There have been a number of incidents in recent years in which school administrators confiscated and searched the contents of student cellphones. It’s not clear whether the new decision, in Riley v. California (Case No. 13-132), will settle the question for those actions, since administrators may search students and their belongings under the lesser standard of reasonable suspicion (under New Jersey v. T.L.O.) instead of the probable cause standard the police must meet for warrantless searches.
Still, the unanimous Riley decision’s strong support for giving privacy protections to digital information would give students some ammunition in student discipline situations.
“Modern cell phones ... are now such a pervasive and insistent part of daily life that the proverbial visitor from Mars might conclude they were an important feature of human anatomy,” Chief Justice John G. Roberts Jr. wrote for the court.
“The term ‘cell phone’ is itself misleading shorthand; many of these devices are in fact minicomputers that also happen to have the capacity to be used as a telephone,” the chief justice said. “They could just as easily be called cameras, video players, rolodexes, calendars, tape recorders, libraries, diaries, albums, televisions, maps, or newspapers.”
Today, Roberts added, “it is no exaggeration to say that many of the more than 90 percent of American adults who own a cell phone keep on their person a digital record of nearly every aspect of their lives—from the mundane to the intimate. Allowing the police to scrutinize such records on a routine basis is quite different from allowing them to search a personal item or two in the occasional case.”
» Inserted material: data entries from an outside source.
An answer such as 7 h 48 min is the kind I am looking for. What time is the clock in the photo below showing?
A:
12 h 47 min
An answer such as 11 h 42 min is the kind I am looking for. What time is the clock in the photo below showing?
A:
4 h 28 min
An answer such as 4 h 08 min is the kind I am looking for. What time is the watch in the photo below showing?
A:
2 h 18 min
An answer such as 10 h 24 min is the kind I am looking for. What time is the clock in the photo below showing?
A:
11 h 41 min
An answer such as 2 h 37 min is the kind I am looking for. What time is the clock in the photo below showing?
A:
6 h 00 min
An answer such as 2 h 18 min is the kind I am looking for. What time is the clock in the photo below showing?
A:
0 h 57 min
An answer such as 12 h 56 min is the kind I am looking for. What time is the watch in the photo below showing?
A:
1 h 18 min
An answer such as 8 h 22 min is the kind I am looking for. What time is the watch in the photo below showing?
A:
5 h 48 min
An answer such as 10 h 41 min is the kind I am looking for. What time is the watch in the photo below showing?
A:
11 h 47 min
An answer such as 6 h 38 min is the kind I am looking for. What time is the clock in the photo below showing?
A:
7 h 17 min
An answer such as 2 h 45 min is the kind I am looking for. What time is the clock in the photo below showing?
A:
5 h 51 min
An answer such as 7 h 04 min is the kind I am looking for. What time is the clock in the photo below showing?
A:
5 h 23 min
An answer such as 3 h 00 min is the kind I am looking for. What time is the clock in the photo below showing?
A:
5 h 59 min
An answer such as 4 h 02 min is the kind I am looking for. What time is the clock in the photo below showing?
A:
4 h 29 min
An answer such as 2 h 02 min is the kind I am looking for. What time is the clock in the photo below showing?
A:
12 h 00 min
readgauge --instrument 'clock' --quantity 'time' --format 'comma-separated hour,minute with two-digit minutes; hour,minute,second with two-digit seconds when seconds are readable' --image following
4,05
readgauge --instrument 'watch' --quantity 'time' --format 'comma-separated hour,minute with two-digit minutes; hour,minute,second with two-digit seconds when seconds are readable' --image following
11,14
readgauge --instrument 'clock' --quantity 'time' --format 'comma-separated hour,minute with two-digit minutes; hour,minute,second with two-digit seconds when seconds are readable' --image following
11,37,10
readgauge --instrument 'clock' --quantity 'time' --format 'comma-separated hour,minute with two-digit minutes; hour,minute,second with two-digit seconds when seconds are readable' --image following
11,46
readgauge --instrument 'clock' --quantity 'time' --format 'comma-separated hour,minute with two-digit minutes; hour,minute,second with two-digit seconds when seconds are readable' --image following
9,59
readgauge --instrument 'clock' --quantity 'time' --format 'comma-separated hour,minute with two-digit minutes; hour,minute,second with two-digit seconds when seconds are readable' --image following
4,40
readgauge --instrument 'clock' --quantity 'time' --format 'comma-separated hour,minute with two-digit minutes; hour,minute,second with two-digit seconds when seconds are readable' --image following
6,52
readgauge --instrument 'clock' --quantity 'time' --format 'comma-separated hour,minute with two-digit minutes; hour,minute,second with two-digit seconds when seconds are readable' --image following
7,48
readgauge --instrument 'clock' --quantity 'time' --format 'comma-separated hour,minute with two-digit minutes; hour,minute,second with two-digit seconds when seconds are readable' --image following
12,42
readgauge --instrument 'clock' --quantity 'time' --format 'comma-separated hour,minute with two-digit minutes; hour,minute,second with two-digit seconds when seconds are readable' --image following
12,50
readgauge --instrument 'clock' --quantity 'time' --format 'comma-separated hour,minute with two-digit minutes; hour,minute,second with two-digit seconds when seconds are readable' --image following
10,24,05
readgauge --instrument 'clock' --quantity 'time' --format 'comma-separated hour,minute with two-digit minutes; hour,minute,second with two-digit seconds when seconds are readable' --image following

The decision covered two cases in which the police had rummaged through the cellphones of criminal suspects and found evidence of various crimes. The justices upheld one lower court that had ruled for the defendant and overturned another lower court that had upheld a warrantless search. Justice Anthony A. Alito Jr. wrote a short concurrence, saying he thought legislatures would be better suited than courts to hash out the privacy issues raised by modern cellphones.
Roberts did not address a case raised in one of the briefs that presented a similar situation in the context of a high school student. This was not a case of school discipline but of a Texas student, Anthony Granville, who was arrested for a disturbance on a school bus. While the student was in custody, the school resource officer from his high school came to the jail and searched Granville’s cellphone without a warrant.
The officer found a photo that Granville had taken of another student in a school bathroom, and Granville was charged with a felony of “improper visual photography.” The student challenged the search on Fourth Amendment grounds, and the highest criminal appeals court in Texas ruled in his favor.
A version of this news article first appeared in The School Law Blog.